O fundo de marinha mercante tem sido utilizado raramente para a confecção de embarcações amazônicas, e nossa navegação de cabotagem é praticamente inexiste, e sendo assim, não há como usar este meio para suprir linhas de logística. O uso de botes limita o armamento montado. Não temos uma linha de embarcações ligeiras com armamento pesado para operação em igarapés e igapós.
A conscrição é hoje um veneno na prontidão das forças armadas, ao invés de termos um exército profissional, temos um monte de jovens que dispararam em média menos de um tiro em toda sua vida militar. E a um custo imenso, as forças armadas cumprem mais um papel social de oferecer um primeiro emprego que o seu papel constitucional de defesa de nossa soberania. Igualmente grave, é o fato de que pensões fora da média nacional, sugam grande parte do orçamento da força. Orçamento militar não é orçamento social, é orçamento militar.
É quase certo que numa ação real em Essequibo, virão mercenários de grupos com alta letalidade. Soldados que contra forças regulares bem treinadas mantêm taxas de letalidade de até 400/1 a enfrentar poucos militares profissionais e muitos conscritos. O número de cartas de condolências às mães de garotos de 18 anos será politicamente insustentável.
Alguns militares no País das Maravilhas alegam, sem nenhuma prova concreta, que os aviões venezuelanos estão todos quebrados e não operacionais, que não têm todas as contramedidas eletrônicas dos originais, e que a superioridade numérica brasileira já basta a vitória, mas a pior sandice de todas, que a 4ª frota Norte Americana virá a nosso socorro, nem calculando também o custo político disto.
As lições que os Houthis deram ao grupo de ataque do CVN Dwight Eisenhower já deveriam bastar por si só. Todos os marinheiros daquela belonave declararam o medo em serem atacados diretamente. A frase deles significa dizer que as outras sete camadas de defesa falharam. Se o porta-aviões foi ou não atingido, não sabemos, mas sabemos que saiu corrido de volta a seu estaleiro e não é defensável de um ataque de saturação, mas também que o equipamento de fabricação russa em mãos venezuelanas é bem mais numeroso, moderno e letal que os dos Houthis. Segundo, confiar nos EUA foi o que o Zelenski fez, e já temos o resultado.
Voltemos para o “eu acho”. O desmonte da ABIN para servir a um projeto político partidário ao invés do projeto político nacional foi um desastre. Se já havia uma defasagem de duas gerações (Big data e IA) do como fazer inteligência (espionagem), se voltou ao modelo anterior à segunda guerra.

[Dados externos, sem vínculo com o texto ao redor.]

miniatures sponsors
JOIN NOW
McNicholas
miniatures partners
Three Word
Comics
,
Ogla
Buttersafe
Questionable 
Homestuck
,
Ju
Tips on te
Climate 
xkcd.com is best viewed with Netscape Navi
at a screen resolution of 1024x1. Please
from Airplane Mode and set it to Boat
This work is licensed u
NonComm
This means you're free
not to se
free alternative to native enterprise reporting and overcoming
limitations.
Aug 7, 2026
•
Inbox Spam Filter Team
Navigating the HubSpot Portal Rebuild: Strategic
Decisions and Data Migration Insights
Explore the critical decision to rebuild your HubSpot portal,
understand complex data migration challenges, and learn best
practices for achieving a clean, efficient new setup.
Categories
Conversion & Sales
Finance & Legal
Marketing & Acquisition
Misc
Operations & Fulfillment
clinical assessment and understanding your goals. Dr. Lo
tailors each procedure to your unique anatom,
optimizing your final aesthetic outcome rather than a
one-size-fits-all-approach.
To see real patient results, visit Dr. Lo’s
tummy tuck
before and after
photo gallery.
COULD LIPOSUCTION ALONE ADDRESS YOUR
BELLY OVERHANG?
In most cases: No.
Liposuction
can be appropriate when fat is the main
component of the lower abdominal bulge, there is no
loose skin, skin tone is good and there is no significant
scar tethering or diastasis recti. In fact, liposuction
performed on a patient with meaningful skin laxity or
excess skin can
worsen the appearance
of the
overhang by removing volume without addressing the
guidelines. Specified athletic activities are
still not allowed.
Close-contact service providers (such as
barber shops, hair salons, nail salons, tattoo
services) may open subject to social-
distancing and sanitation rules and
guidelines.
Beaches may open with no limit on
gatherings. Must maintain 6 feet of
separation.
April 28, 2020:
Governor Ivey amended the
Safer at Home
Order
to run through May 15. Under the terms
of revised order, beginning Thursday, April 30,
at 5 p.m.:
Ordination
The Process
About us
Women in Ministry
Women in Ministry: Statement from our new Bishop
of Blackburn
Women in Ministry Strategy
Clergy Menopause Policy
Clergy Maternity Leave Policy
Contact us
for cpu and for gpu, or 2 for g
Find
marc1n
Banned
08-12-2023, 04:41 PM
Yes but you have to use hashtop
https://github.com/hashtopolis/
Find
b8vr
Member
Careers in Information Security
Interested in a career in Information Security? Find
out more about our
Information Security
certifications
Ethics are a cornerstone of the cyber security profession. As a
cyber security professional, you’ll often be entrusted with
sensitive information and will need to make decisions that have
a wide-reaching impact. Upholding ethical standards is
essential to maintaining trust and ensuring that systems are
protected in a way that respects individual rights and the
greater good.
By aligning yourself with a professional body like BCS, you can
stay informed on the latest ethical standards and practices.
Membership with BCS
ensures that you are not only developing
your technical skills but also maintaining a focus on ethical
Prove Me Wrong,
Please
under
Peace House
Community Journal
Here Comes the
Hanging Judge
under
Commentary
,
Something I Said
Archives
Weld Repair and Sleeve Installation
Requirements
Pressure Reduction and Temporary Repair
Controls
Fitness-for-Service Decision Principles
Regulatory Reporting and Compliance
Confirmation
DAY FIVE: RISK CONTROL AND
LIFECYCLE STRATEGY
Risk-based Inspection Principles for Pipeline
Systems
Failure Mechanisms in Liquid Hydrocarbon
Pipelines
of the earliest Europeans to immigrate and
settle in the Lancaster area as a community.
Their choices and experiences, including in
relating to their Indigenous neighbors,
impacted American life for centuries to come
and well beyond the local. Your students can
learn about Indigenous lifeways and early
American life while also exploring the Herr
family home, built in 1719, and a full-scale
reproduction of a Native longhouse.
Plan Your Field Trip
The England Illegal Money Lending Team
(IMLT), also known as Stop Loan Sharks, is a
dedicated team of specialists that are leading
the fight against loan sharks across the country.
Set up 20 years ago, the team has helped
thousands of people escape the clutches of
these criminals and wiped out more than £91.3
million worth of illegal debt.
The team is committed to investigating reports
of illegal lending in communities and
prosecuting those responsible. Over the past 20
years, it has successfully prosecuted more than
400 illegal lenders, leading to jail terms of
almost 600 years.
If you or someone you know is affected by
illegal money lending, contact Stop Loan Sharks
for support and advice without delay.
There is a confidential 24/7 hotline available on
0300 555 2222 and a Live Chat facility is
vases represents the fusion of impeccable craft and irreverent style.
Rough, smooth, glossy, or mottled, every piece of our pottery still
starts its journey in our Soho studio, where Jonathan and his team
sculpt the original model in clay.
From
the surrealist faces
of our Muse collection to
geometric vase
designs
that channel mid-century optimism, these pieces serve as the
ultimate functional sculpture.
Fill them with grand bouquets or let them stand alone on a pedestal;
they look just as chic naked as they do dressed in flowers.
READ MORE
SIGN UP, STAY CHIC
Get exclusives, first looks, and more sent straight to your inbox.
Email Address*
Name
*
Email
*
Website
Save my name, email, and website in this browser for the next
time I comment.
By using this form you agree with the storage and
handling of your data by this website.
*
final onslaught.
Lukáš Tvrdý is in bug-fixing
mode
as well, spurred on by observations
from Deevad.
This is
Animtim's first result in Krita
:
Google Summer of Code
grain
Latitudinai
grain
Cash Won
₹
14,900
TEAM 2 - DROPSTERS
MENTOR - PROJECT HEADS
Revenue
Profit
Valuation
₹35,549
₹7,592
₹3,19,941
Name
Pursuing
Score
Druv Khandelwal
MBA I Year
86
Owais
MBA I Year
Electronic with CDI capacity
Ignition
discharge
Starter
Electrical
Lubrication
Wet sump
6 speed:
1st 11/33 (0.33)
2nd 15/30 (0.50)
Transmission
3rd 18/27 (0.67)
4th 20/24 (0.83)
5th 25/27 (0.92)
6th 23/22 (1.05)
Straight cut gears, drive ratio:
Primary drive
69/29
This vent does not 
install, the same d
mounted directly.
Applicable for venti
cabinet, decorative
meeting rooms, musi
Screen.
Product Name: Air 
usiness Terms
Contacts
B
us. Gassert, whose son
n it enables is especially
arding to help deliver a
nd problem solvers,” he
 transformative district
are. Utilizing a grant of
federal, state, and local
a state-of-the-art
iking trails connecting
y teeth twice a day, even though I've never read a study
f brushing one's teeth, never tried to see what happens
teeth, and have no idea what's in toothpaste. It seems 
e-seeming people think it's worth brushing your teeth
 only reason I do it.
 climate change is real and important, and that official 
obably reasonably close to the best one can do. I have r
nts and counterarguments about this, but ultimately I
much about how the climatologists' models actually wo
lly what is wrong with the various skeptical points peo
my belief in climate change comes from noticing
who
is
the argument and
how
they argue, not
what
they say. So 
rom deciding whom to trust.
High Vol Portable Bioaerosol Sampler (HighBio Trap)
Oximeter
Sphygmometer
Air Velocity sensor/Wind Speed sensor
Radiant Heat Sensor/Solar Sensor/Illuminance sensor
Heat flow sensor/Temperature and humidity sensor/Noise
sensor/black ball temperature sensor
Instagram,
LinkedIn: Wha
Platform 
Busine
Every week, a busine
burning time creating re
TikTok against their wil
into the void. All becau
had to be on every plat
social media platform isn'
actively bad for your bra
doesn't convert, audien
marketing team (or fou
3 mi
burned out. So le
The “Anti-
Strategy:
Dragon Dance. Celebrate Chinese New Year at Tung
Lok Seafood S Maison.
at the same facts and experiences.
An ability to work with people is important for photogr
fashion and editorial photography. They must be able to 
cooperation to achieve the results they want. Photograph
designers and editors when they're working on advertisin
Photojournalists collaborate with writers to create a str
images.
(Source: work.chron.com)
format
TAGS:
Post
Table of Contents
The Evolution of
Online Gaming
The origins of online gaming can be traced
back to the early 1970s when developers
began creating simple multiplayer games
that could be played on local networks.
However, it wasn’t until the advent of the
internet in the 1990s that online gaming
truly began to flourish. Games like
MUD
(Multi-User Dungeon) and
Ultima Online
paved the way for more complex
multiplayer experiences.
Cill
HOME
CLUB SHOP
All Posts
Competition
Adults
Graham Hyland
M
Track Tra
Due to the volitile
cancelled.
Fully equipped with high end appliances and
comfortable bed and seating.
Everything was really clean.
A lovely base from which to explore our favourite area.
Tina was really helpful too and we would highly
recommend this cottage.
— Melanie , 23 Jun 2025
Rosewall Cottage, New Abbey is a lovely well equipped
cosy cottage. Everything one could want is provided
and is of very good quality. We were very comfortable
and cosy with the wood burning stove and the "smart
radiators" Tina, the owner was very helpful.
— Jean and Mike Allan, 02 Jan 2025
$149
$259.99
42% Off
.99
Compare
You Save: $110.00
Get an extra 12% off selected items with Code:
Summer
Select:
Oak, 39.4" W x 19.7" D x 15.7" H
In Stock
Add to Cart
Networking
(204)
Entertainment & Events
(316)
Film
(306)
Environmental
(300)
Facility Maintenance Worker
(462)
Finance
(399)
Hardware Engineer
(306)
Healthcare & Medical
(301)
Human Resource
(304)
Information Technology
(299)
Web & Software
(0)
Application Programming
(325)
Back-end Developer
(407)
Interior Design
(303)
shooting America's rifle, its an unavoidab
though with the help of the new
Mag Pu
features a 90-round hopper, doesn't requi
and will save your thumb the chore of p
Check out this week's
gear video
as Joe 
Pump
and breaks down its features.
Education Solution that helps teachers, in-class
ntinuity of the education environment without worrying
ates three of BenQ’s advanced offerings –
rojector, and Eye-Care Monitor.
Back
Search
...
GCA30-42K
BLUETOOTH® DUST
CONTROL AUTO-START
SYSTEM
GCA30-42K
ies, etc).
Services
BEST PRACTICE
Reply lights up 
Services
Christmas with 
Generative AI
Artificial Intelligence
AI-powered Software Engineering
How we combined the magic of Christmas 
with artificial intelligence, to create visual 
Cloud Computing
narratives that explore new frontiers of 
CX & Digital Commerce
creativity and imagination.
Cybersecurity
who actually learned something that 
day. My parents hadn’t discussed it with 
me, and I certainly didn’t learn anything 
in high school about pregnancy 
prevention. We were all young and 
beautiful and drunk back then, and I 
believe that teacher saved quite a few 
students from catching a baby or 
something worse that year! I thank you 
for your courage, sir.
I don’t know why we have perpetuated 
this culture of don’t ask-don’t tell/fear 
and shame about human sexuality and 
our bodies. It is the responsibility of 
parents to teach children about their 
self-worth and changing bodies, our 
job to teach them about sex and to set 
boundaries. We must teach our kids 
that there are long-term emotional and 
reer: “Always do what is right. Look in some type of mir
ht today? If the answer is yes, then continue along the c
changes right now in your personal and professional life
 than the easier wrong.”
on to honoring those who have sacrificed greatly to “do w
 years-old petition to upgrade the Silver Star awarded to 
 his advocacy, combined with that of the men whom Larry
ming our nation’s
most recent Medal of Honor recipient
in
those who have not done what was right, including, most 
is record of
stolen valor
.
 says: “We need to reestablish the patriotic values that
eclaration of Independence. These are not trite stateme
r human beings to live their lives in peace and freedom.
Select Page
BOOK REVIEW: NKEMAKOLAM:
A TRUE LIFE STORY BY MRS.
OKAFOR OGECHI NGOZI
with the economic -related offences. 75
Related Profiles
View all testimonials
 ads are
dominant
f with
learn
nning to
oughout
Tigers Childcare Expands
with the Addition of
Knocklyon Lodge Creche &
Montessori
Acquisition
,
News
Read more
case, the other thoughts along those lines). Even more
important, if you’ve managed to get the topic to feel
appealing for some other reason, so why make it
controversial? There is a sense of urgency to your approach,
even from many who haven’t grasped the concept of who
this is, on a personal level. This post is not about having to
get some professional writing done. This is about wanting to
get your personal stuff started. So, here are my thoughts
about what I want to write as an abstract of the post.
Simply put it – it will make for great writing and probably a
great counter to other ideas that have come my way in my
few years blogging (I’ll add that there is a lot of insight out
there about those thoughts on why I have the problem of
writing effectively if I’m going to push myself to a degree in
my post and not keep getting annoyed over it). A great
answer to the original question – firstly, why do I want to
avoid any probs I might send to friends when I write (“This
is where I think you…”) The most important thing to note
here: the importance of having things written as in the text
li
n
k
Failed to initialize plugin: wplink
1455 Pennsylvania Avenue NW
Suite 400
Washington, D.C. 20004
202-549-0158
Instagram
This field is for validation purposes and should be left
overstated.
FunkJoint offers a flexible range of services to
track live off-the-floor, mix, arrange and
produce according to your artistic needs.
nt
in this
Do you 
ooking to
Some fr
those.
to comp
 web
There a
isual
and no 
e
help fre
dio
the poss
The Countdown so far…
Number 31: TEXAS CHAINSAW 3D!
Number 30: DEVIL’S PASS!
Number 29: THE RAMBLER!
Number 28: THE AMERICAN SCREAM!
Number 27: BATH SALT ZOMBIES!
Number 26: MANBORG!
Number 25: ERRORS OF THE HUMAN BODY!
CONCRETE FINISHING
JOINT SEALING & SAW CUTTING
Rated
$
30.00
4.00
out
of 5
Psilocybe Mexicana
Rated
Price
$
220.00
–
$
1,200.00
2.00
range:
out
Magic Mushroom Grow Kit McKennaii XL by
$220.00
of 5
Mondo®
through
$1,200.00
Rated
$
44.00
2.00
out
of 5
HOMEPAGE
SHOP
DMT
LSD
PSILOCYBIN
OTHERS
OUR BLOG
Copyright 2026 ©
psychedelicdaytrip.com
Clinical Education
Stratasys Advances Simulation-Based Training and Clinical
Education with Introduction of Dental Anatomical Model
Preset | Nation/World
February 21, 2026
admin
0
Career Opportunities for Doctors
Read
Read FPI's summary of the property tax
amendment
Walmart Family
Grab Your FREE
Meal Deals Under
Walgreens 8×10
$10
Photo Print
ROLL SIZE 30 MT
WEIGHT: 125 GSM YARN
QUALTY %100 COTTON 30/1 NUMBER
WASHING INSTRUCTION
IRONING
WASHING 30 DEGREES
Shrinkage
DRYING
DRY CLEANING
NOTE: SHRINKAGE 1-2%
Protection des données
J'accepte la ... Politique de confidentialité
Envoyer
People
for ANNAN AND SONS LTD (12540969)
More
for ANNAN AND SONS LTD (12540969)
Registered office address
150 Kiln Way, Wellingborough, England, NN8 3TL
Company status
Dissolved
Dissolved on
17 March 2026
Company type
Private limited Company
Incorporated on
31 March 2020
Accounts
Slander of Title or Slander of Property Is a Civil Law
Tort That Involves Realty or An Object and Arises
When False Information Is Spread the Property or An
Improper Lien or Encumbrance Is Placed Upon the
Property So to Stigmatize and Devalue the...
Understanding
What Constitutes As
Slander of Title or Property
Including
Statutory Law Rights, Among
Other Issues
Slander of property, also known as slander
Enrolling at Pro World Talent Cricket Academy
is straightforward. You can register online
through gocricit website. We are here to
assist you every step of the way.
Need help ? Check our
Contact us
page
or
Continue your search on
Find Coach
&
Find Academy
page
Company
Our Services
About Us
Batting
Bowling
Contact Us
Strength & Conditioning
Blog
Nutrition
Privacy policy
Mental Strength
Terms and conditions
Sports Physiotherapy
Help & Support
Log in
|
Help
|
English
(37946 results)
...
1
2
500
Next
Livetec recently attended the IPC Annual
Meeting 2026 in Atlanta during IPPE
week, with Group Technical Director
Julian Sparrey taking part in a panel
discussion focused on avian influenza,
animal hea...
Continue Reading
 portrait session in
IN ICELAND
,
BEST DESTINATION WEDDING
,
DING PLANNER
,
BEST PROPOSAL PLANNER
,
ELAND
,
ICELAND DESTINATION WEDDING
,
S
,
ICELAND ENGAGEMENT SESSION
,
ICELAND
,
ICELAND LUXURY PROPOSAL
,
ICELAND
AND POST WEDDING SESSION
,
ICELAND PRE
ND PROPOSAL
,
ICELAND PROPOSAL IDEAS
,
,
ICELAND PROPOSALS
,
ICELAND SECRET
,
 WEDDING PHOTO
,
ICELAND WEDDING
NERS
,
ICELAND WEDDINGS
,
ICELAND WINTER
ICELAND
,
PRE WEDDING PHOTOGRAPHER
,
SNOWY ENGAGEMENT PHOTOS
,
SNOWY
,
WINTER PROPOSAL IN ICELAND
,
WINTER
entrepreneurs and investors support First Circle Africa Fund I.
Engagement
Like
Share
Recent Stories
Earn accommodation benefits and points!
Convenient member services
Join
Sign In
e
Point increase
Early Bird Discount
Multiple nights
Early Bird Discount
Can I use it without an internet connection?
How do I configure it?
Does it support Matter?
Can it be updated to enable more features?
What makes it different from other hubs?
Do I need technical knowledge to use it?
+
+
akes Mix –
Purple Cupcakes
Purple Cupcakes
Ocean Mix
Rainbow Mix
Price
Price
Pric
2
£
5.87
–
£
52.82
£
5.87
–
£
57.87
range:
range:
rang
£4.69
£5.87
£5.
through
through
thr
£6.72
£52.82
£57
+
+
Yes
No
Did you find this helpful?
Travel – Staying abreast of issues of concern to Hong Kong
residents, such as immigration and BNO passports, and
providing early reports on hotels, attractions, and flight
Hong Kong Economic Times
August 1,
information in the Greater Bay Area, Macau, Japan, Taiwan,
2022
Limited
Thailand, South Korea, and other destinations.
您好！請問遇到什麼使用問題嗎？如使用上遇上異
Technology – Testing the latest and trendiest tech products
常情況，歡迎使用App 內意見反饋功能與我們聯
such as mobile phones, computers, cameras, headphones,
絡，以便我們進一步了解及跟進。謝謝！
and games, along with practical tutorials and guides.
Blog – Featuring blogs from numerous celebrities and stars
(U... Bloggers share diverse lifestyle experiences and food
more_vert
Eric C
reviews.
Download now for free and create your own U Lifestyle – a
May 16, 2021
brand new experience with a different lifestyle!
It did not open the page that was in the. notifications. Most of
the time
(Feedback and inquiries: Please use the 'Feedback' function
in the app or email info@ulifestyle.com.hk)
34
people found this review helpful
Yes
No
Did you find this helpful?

Um de seus diretores, oriundo da Polícia Federal, nunca soube da missão da ABIN e segue falando que ela “investiga”. Resultado, todas as operações de análise estão paradas por falta de comando, hora de destinatário, inclusive no atual governo. Para se entender um pouco do que se fala aqui, usamos da cultura popular:: essas pessoas pensam 007, não Jack Ryan (como era no momento da criação substituindo o antigo SNI), e já deveríamos ter superado Snowden há cinco anos.
Resumindo, nossas forças armadas precisam de profissionalização, recriação do sistema de inteligência, investimentos em infraestrutura de transportes e comunicações nacionais, compras ditadas por necessidades operacionais e concordância com o Plano Nacional de Defesa e as análises de cenário, retificação do orçamento militar, priorização de reposição de armamento com a indústria nacional e tecnologias autônomas.
Já não é a primeira vez que se vê esse filme, os franceses tiveram que demitir grande parte de seus oficiais generais no primeiro mês da Primeira Guerra. Precisamos mudar o pensamento dos comandantes das FFAAs, caso contrário, estaremos cada vez mais vulneráveis. E uma hora a conta chega, indicando hoje estar talvez bem próxima.
Tenho um imenso respeito e apreço pelas FFAAs do Brasil e aos seus comandantes, mas a realidade mudou e posicionamentos dela precisam ser mudados. Ou senão tal realidade poderá cobrar um imenso preço também a nação.